(Record set begins)

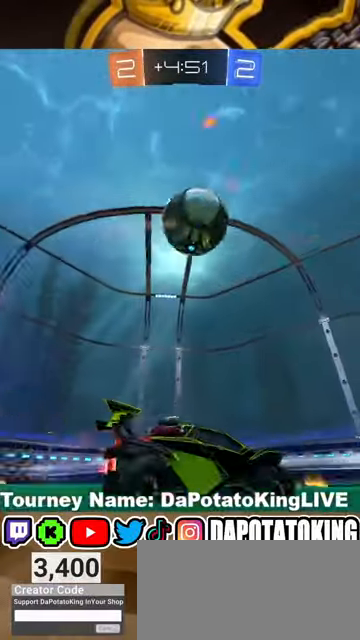
Gameplay with a controller (Xbox layout); each line is a JSON object with the inputs held at the frame after it. "events" lists button and stick changes between this image and that frame as [ms after this image, input, new state], when the widget could be followed in between. Not read: R3.
{"buttons": ["L2", "R2"], "left_stick": "left", "right_stick": "center", "events": [[233, "left_stick", "left"], [333, "R2", "up"], [400, "L2", "down"], [467, "R2", "down"]]}
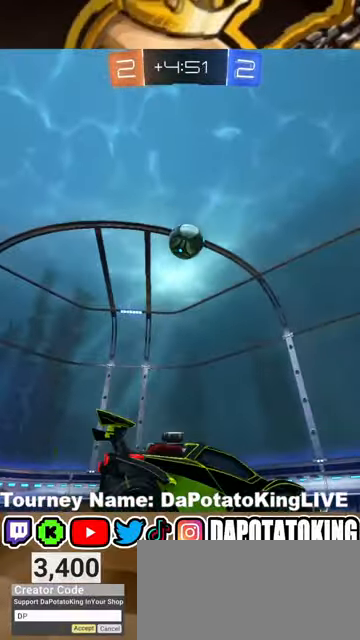
{"buttons": ["A"], "left_stick": "center", "right_stick": "center", "events": [[67, "L2", "up"], [333, "R2", "up"], [367, "left_stick", "center"], [467, "A", "down"]]}
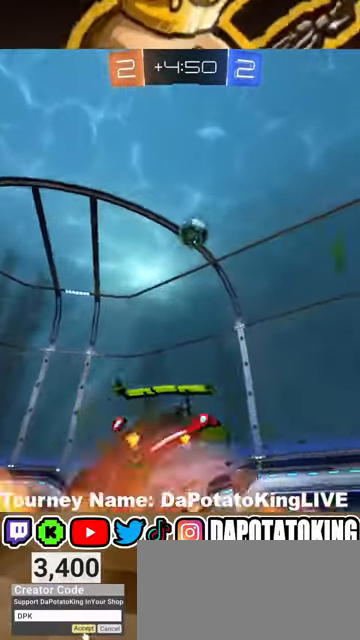
{"buttons": ["R1", "R2"], "left_stick": "down", "right_stick": "center", "events": [[67, "A", "up"], [133, "A", "down"], [167, "left_stick", "down"], [233, "A", "up"], [300, "R2", "down"], [433, "R1", "down"]]}
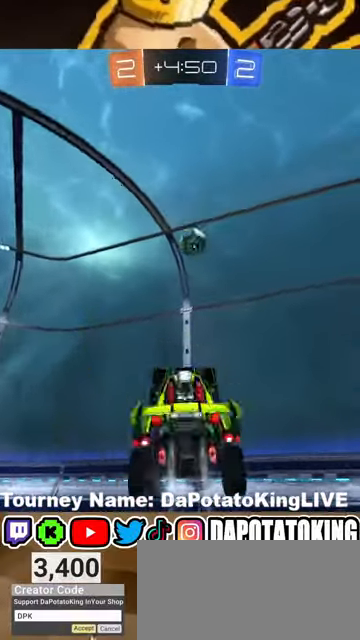
{"buttons": ["R1", "R2"], "left_stick": "up", "right_stick": "center", "events": [[33, "left_stick", "center"], [300, "left_stick", "down-left"], [400, "left_stick", "up"]]}
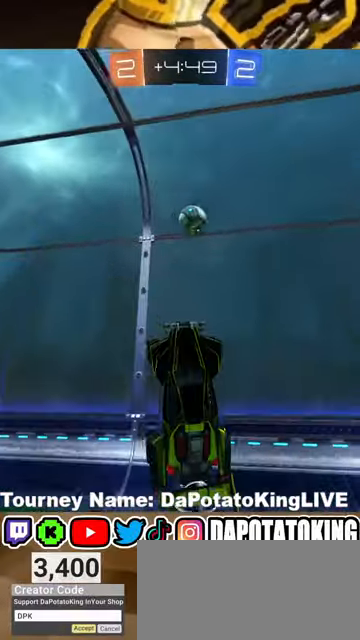
{"buttons": ["R1", "R2"], "left_stick": "down-right", "right_stick": "center", "events": [[133, "R1", "up"], [333, "R1", "down"], [400, "left_stick", "down-right"]]}
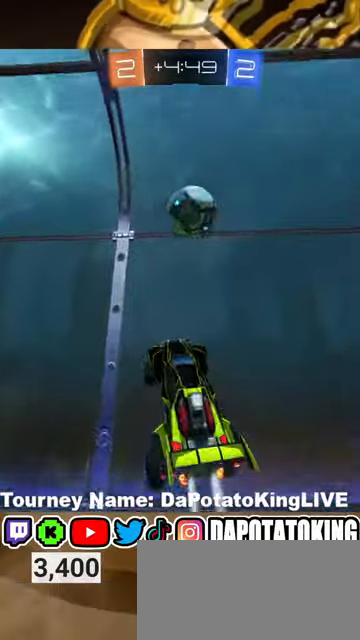
{"buttons": [], "left_stick": "up-right", "right_stick": "center", "events": [[267, "R1", "up"], [333, "R2", "up"], [367, "L1", "down"], [367, "left_stick", "up-right"], [467, "L1", "up"]]}
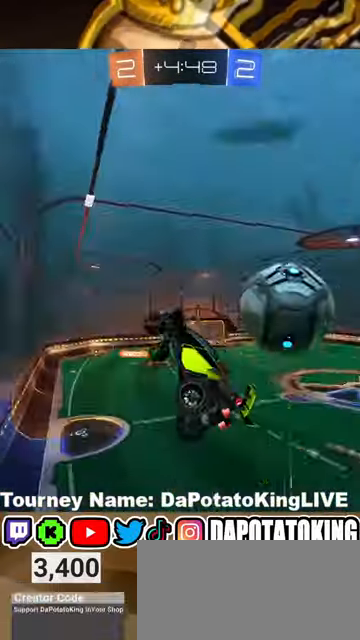
{"buttons": ["R2"], "left_stick": "center", "right_stick": "center", "events": [[67, "L2", "down"], [100, "R2", "down"], [267, "L2", "up"], [333, "left_stick", "center"]]}
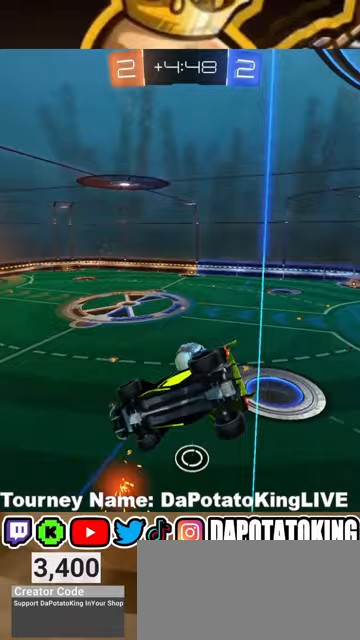
{"buttons": ["R1", "R2"], "left_stick": "center", "right_stick": "center", "events": [[267, "left_stick", "right"], [300, "R1", "down"], [467, "left_stick", "center"]]}
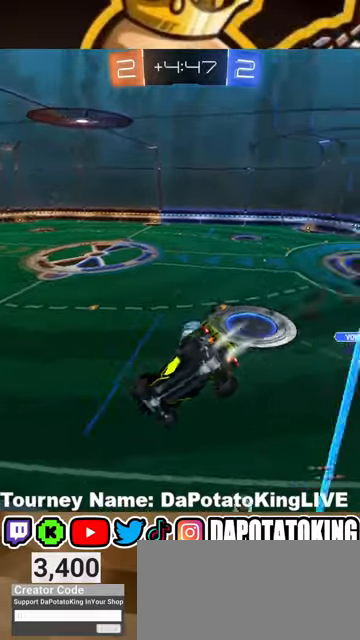
{"buttons": ["R1", "R2"], "left_stick": "center", "right_stick": "center", "events": [[67, "left_stick", "left"], [167, "left_stick", "center"], [233, "Y", "down"], [300, "Y", "up"]]}
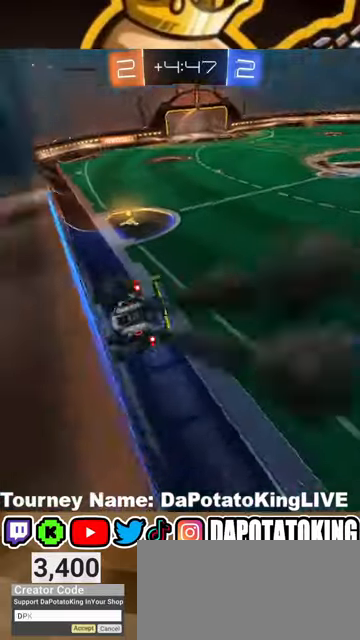
{"buttons": ["R1", "R2"], "left_stick": "center", "right_stick": "center", "events": [[333, "left_stick", "left"], [467, "left_stick", "center"]]}
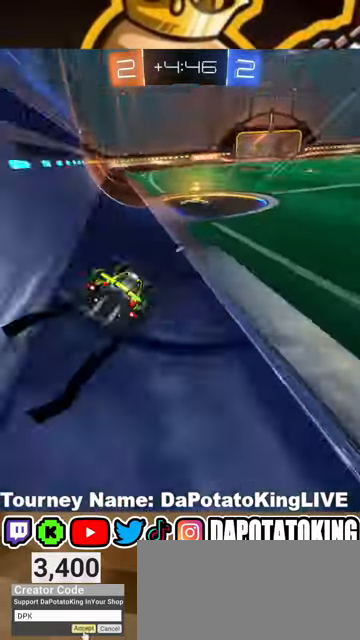
{"buttons": ["R2"], "left_stick": "right", "right_stick": "center", "events": [[33, "left_stick", "right"], [133, "Y", "down"], [200, "left_stick", "left"], [233, "Y", "up"], [300, "R1", "up"], [300, "left_stick", "center"], [500, "left_stick", "right"]]}
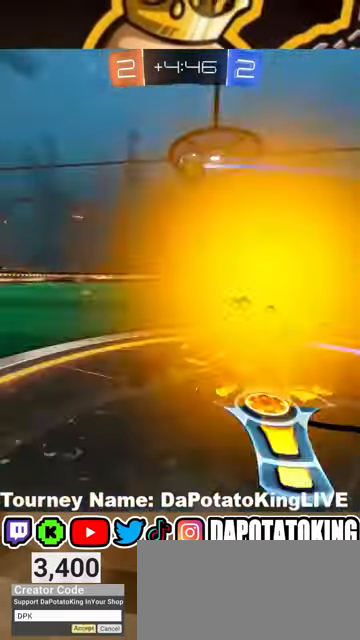
{"buttons": ["R2"], "left_stick": "center", "right_stick": "center", "events": [[100, "left_stick", "center"], [267, "R1", "down"], [467, "R1", "up"]]}
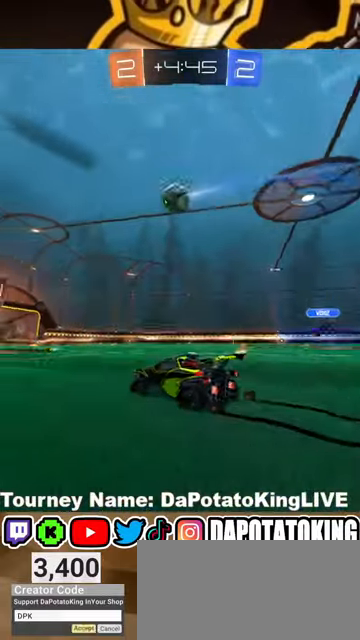
{"buttons": ["R2"], "left_stick": "right", "right_stick": "center", "events": [[133, "left_stick", "down-left"], [267, "R2", "up"], [433, "R2", "down"], [467, "left_stick", "right"]]}
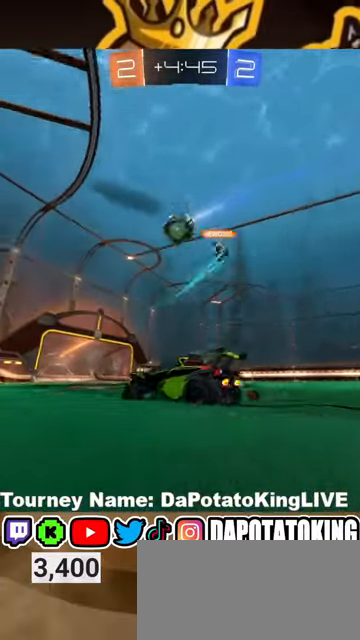
{"buttons": ["R2"], "left_stick": "right", "right_stick": "center", "events": []}
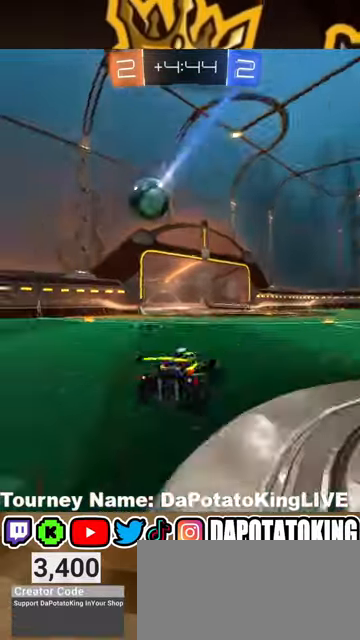
{"buttons": ["L1"], "left_stick": "left", "right_stick": "center", "events": [[267, "left_stick", "left"], [433, "L1", "down"], [500, "R2", "up"]]}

(Record set ends)

- Work item -
What is needed is an exact reprint of every entry, pictures excluded.

- Reply -
Gameplay with a controller (Xbox layout); each line is a JSON object with the inputs held at the frame after it. "events" lists button and stick changes between this image and that frame as [ms after this image, input, new state], when the widget could be followed in between. Not read: R3.
{"buttons": ["L2", "R2"], "left_stick": "left", "right_stick": "center", "events": [[233, "left_stick", "left"], [333, "R2", "up"], [400, "L2", "down"], [467, "R2", "down"]]}
{"buttons": ["A"], "left_stick": "center", "right_stick": "center", "events": [[67, "L2", "up"], [333, "R2", "up"], [367, "left_stick", "center"], [467, "A", "down"]]}
{"buttons": ["R1", "R2"], "left_stick": "down", "right_stick": "center", "events": [[67, "A", "up"], [133, "A", "down"], [167, "left_stick", "down"], [233, "A", "up"], [300, "R2", "down"], [433, "R1", "down"]]}
{"buttons": ["R1", "R2"], "left_stick": "up", "right_stick": "center", "events": [[33, "left_stick", "center"], [300, "left_stick", "down-left"], [400, "left_stick", "up"]]}
{"buttons": ["R1", "R2"], "left_stick": "down-right", "right_stick": "center", "events": [[133, "R1", "up"], [333, "R1", "down"], [400, "left_stick", "down-right"]]}
{"buttons": [], "left_stick": "up-right", "right_stick": "center", "events": [[267, "R1", "up"], [333, "R2", "up"], [367, "L1", "down"], [367, "left_stick", "up-right"], [467, "L1", "up"]]}
{"buttons": ["R2"], "left_stick": "center", "right_stick": "center", "events": [[67, "L2", "down"], [100, "R2", "down"], [267, "L2", "up"], [333, "left_stick", "center"]]}
{"buttons": ["R1", "R2"], "left_stick": "center", "right_stick": "center", "events": [[267, "left_stick", "right"], [300, "R1", "down"], [467, "left_stick", "center"]]}
{"buttons": ["R1", "R2"], "left_stick": "center", "right_stick": "center", "events": [[67, "left_stick", "left"], [167, "left_stick", "center"], [233, "Y", "down"], [300, "Y", "up"]]}
{"buttons": ["R1", "R2"], "left_stick": "center", "right_stick": "center", "events": [[333, "left_stick", "left"], [467, "left_stick", "center"]]}
{"buttons": ["R2"], "left_stick": "right", "right_stick": "center", "events": [[33, "left_stick", "right"], [133, "Y", "down"], [200, "left_stick", "left"], [233, "Y", "up"], [300, "R1", "up"], [300, "left_stick", "center"], [500, "left_stick", "right"]]}
{"buttons": ["R2"], "left_stick": "center", "right_stick": "center", "events": [[100, "left_stick", "center"], [267, "R1", "down"], [467, "R1", "up"]]}
{"buttons": ["R2"], "left_stick": "right", "right_stick": "center", "events": [[133, "left_stick", "down-left"], [267, "R2", "up"], [433, "R2", "down"], [467, "left_stick", "right"]]}
{"buttons": ["R2"], "left_stick": "right", "right_stick": "center", "events": []}
{"buttons": ["L1"], "left_stick": "left", "right_stick": "center", "events": [[267, "left_stick", "left"], [433, "L1", "down"], [500, "R2", "up"]]}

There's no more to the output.